The protesters are not just opposed the Bill but also reiterated their demand for implementing the Inner Line Permit (ILP) and also a National Register of Citizens (NRC) which is being updated in Assam to segregate illegal residents from genuine ones.
The ILP is an official document issued by the government to Indian citizens as well as foreigners to travel to states including Arunachal Pradesh, Mizoram, and Nagaland.
In Assam, the All Assam Students’ Union had agreed to the Assam Accord’s cut-off date for illegal citizens. According to the Assam Accord which was signed in 1985 after the six-year-long ‘Assam Agitation’, anyone who has come after March 25, 1971, irrespective of religion is an illegal citizen.
In the Arunachal Pradesh capital, Itanagar, the sit-in protest was held following some late night drama after the administration had initially refused to grant permission to the protestors to stage their dharna.
The administration had said that it had denied permission to the All Arunachal Pradesh Students’ Union (AAPSU) and NESO because an application to hold the protest was not submitted “at least five working days in advance” as is the rule. It had also said that the protest could “obstruct normal traffic, create nuisance, and breach public peace”.
The AAPSU had alleged that the deputy commissioner’s order denying them permission to hold the protest was sent to them at around 7.30 PM on Sunday, a day before the scheduled protest. Sources in AAPSU said that they received a second order from the administration granting them permission to hold the dharna well past midnight at around 12.50 AM, just hours before the protest was to begin.
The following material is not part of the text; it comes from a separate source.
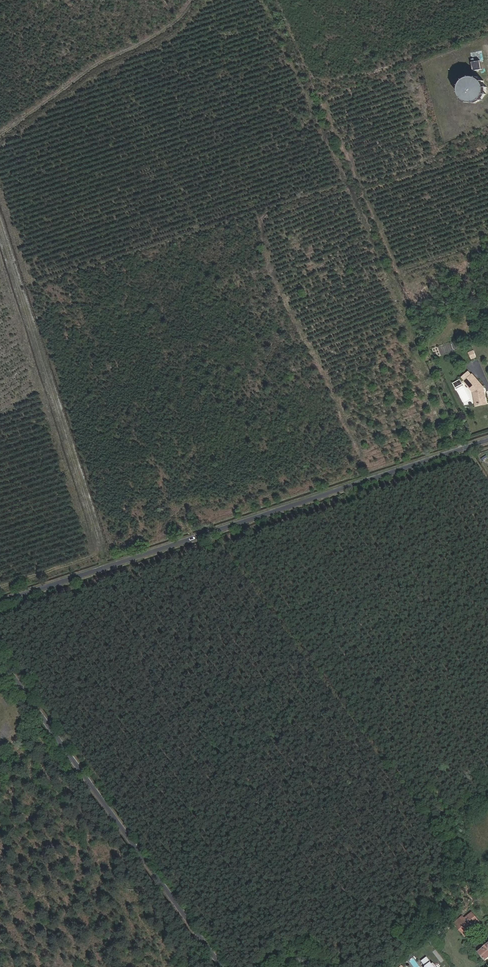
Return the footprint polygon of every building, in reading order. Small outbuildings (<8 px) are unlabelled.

Sources said that permission was also earlier denied to the Twipra Students’ Federation in Agartala, Tripura where the BJP recently came to power but was later allowed to hold its protest.
After the protest in Itanagar, the AAPSU submitted a memorandum to Raj Bhavan stating its concerns over the amendments.
AAPSU said that the proposed change in the Bill is “one among the latest examples that the lawmakers in our country have no or very little regard for the indigenous populace of Arunachal Pradesh and the entire north-east region”.
Citing the example of the Chakma and Hajong settlers, the AAPSU said that the state is “infested with illegal foreigners from erstwhile East Pakistan” and that the settled refugee populations have “encroached upon every aspect of our social fabric in the eastern part of the state”.
AAPSU alleged that the proposed Bill is an “attempt to dump the burden of post-1971 Bangladesh liberation on the entire Northeast”.